= Exercise text =

::::::

After talking to her supervisor, Parker moved to dismiss the ticket.  Judge Coe, who was surprised by the motion, did not accept it and said that he was going to adjourn the case “to give it some more thought.”  Subsequently, Parker again moved to dismiss, and Judge Coe dismissed the charge in April 2015.

The Commission decision notes that, after the pre-trial conference, Judge Coe met with Judge Weingartner to discuss what had occurred.  Judge Weingartner told Judge Coe that Judge Ayres had called him earlier and asked him to handle the ticket.  Judge Coe’s clerk also told him that Judge Ayres had asked her to transfer the ticket to Judge Weingartner.  Judge Coe sent an inquiry to the advisory committee and, after receiving the committee’s response, sent a letter to the Commission about Judge Ayres’s conduct.

Throughout the Commission’s proceedings, Judge Ayres insisted that his actions were permissible because he was acting “as a parent,” not as a judge, and was only attempting to help his daughter obtain the result that she was entitled to by law.  The Commission emphasized that “paternal instincts,” although understandable, do not “justify a departure from the standards expected of the judiciary,” agreeing with the referee’s rejection of the judge’s argument “that he had ‘absolute immunity’ to intervene as a parent on behalf of his daughter in an ongoing judicial proceeding.”  Noting that the judge had ample opportunity to reflect upon the propriety of intervening, the Commission reached the “inescapable” conclusion “that he either ignored or misunderstood his ethical obligations and intervened in the case simply because he believed that he had a better chance of getting the ticket dismissed than his daughter had on her own.”

::::::

= Information supplied =
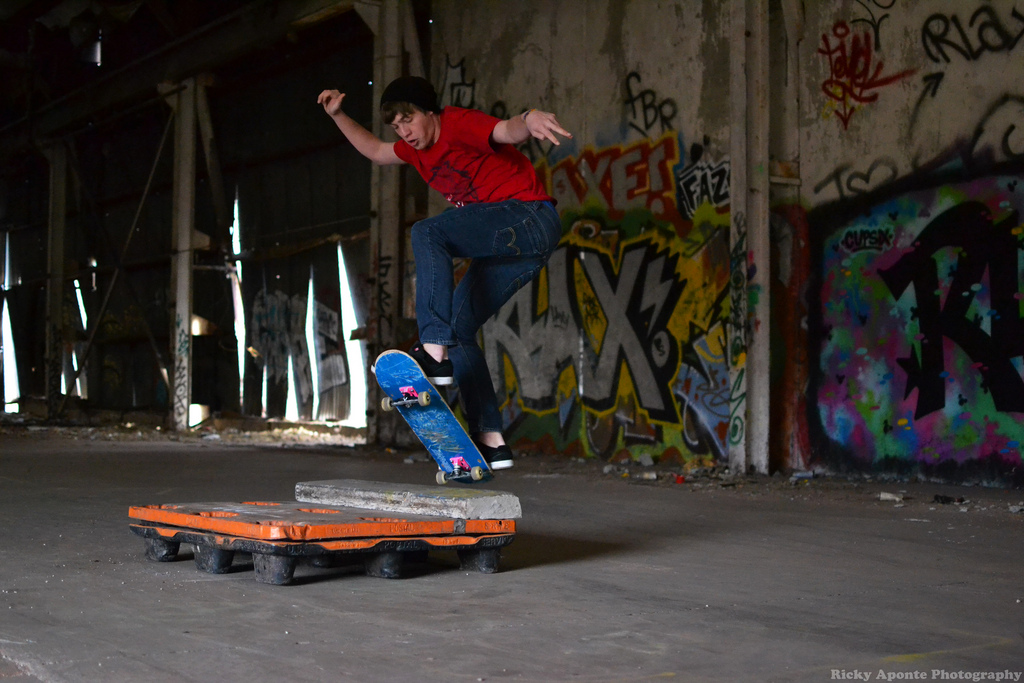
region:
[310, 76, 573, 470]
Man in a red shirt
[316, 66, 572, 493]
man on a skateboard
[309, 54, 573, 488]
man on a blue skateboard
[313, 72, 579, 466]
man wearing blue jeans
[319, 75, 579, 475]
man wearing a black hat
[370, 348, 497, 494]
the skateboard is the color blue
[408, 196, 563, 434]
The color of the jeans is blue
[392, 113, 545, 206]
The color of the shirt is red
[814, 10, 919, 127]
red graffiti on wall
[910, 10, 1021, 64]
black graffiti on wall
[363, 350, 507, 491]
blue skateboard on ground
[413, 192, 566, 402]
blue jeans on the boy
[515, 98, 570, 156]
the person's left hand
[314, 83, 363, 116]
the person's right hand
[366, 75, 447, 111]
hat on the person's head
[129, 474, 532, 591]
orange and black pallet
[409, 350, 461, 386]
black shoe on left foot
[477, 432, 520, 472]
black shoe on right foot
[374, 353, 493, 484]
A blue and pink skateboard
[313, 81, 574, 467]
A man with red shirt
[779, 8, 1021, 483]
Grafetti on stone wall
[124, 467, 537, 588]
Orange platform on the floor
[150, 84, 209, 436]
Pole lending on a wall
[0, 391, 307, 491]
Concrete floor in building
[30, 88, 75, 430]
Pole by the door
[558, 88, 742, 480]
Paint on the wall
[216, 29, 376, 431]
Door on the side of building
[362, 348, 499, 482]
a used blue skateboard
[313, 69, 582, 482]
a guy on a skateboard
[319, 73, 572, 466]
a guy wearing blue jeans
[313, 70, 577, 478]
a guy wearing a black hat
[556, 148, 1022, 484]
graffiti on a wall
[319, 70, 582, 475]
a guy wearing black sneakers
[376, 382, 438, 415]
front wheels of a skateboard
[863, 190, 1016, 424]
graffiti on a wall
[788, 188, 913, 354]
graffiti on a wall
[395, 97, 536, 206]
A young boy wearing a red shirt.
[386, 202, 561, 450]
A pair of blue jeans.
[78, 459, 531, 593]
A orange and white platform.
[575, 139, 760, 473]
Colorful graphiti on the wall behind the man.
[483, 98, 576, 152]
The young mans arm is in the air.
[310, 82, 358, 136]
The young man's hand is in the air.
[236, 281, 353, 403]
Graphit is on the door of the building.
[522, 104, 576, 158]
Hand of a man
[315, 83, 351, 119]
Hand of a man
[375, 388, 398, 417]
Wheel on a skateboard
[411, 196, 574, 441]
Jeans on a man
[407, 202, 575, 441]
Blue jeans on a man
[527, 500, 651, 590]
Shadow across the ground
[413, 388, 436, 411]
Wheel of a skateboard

::::::

= Activity 1 =
Revise the judicial ethics passage from "After talking to" to "in April 2015.", swapping "adjourn" for "postpone".
= Activity 2 =
Carry the judicial ethics passage forward from the point where it ends.

= Response 1 =
After talking to her supervisor, Parker moved to dismiss the ticket.  Judge Coe, who was surprised by the motion, did not accept it and said that he was going to postpone the case “to give it some more thought.”  Subsequently, Parker again moved to dismiss, and Judge Coe dismissed the charge in April 2015.

= Response 2 =
In the second case underlying the discipline proceeding, after a defendant’s attorney filed a notice of appeal from a restitution order he entered in a larceny and disorderly conduct case, the judge sent 8 letters, 5 of which were ex parte, to the county court judge who was hearing the appeal.  The judge’s letters advised the other judge that, for example, the appeal should “be dismissed as it has not been perfected as required,” his order was “within the parameters of the law,” and the defendant’s claims were “baseless” and inconsistent with the plea agreement.  The judge also described the defense attorney’s arguments in “highly disparaging terms” (for example, “ludicrous,” “defies logic,” and “totally beyond any rational thought process”).  The judge continued writing the letters even after the county court judge sent him a letter advising him of the proper procedures and admonishing him for his “troubling” statements about the merits of the appeal.

The Commission found that the judge “abandoned his role as a neutral arbiter and became an advocate . . . .”

* * *
In another 2015 opinion, the New York advisory committee provided more guidance regarding reporting judicial or attorney misconduct.  New York Joint Advisory Opinion 2015-138/2015-144/2015-166.  The committee explained that the rule requires a 3-prong analysis:  (1) Whether there is a “substantial likelihood” of a violation; (2) Whether the likely violation is substantial; and (3) What action is appropriate.  According to the committee, a judge is not required to investigate possible misconduct but may discharge his disciplinary responsibilities based on facts he already knows.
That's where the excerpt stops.